* _Work to complete_:
Taking the records line by line, how many lines contain the word "versione"? Answer with the number only.

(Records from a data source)
»»
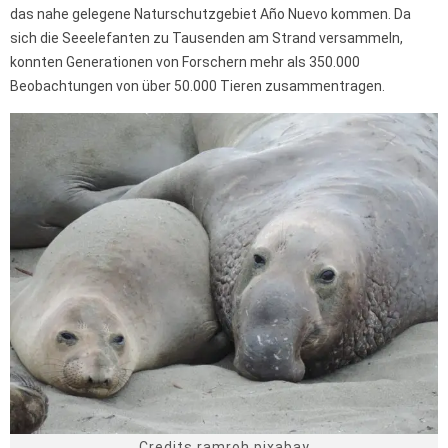
das nahe gelegene Naturschutzgebiet Año Nuevo kommen. Da
sich die Seeelefanten zu Tausenden am Strand versammeln,
konnten Generationen von Forschern mehr als 350.000
Beobachtungen von über 50.000 Tieren zusammentragen.
Credits ramroh pixabay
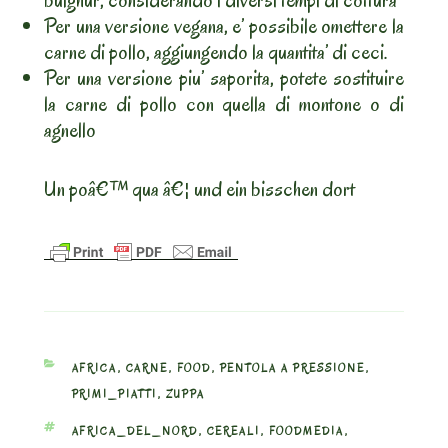
bulghur, considerando i diversi tempi di cottura
Per una versione vegana, e’ possibile omettere la
carne di pollo, aggiungendo la quantita’ di ceci.
Per una versione piu’ saporita, potete sostituire
la carne di pollo con quella di montone o di
agnello
Un poâ€™ qua â€¦ und ein bisschen dort
CATEGORIES
AFRICA
,
CARNE
,
FOOD
,
PENTOLA A PRESSIONE
,
PRIMI_PIATTI
,
ZUPPA
TAGS
AFRICA_DEL_NORD
,
CEREALI
,
FOODMEDIA
,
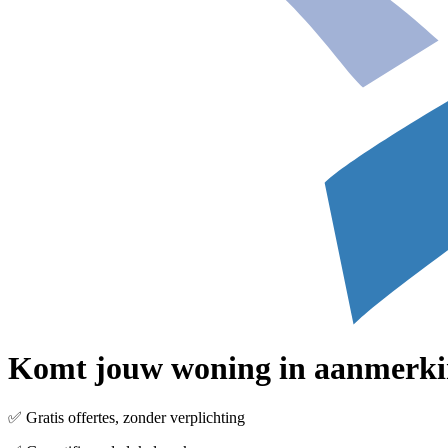
Komt jouw woning in aanmerki
✅ Gratis offertes, zonder verplichting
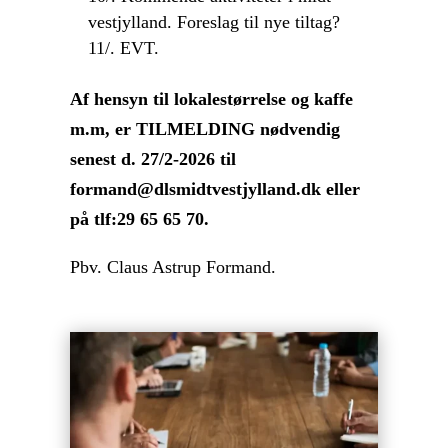
vestjylland. Foreslag til nye tiltag?
11/. EVT.
Af hensyn til lokalestørrelse og kaffe
m.m, er TILMELDING nødvendig
senest d. 27/2-2026 til
formand@dlsmidtvestjylland.dk eller
på tlf:29 65 65 70.
Pbv. Claus Astrup Formand.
««
* _Result of the task_:
2